The young man I spoke of earlier improved significantly - so much so that he moved up two sets and improved his attendance by 55%! It took six months of hard work but his sense of personal achievement was huge. Two years later he left school with 8 GCSEs at grades 5 and above, and went on to do an apprenticeship in a local college. 12 of his peers within the group achieved far beyond what they believed they could. That school, through patience, and strategic planning and thinking, made the difference to those children.


There is an old saying my mum used to say, "When poverty walks through the door, love flies out the window!" She meant that living in constant poverty, stress and anger destroys everything else. The constant fear of not knowing how you will keep your family fed properly, how you will manage if an unexpected bill arrives, or any other crisis that involves money, is horrendous and soul destroying.


Schools must look at their strategy to support pupils who are living these scenarios on a day to day basis. We have never needed support mechanisms more than we do now for these young people. They are frightened! They are feeling immense guilt! They are feeling helpless and guilt ridden! And they are feeling angry!


Children cannot learn unless the conditions are right for them to access the learning. Over the coming months, we are going to need to look very closely at how we make the conditions for children who are facing real poverty and crisis at home, to feel safe enough to access their learning. What systems do we need to put in place within our schools to ensure that the children who really need the support, get the support they need?

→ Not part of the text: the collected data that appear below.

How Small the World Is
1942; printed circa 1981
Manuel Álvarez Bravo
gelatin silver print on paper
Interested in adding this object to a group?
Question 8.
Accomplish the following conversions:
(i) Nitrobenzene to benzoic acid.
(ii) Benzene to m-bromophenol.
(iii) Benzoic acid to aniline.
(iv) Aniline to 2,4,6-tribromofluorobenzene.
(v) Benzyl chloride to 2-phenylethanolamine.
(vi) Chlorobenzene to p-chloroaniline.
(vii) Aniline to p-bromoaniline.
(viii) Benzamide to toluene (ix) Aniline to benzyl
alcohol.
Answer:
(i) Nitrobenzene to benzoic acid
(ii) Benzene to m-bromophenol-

Look at pastoral and care systems within your school.

  • Who needs a daily check in to make sure they are in the right place to go into the classroom this morning? These are the children who will become one of those exclusion statistics very rapidly without sustained targeting.

  • Do you know which children are living in turbulent and stressful home situations? Who checks in on them? Not just " Hello Billy - you ok today?" How do you provide real and meaningful conversations with someone they trust - every single day!

  • Are your mentors/coaches people who really get poverty - have lived experience of it - and someone who the children recognise as authentic and credible?

  • How often are your disadvantaged children an item on your senior leadership meetings? Dept meetings? Pastoral meetings? What do those meetings focus on? What impact do they make?

  • What is the culture in school towards children in poverty and disadvantage? Can you be absolutely sure that these children are not metaphorically "written off" by some of your staff, and the systems you use for setting and data checking?

What does your school do well to make a difference for disadvantaged children? And more importantly , what can you do better? Who needs to be involved? What will it take to make your vision for these children a reality?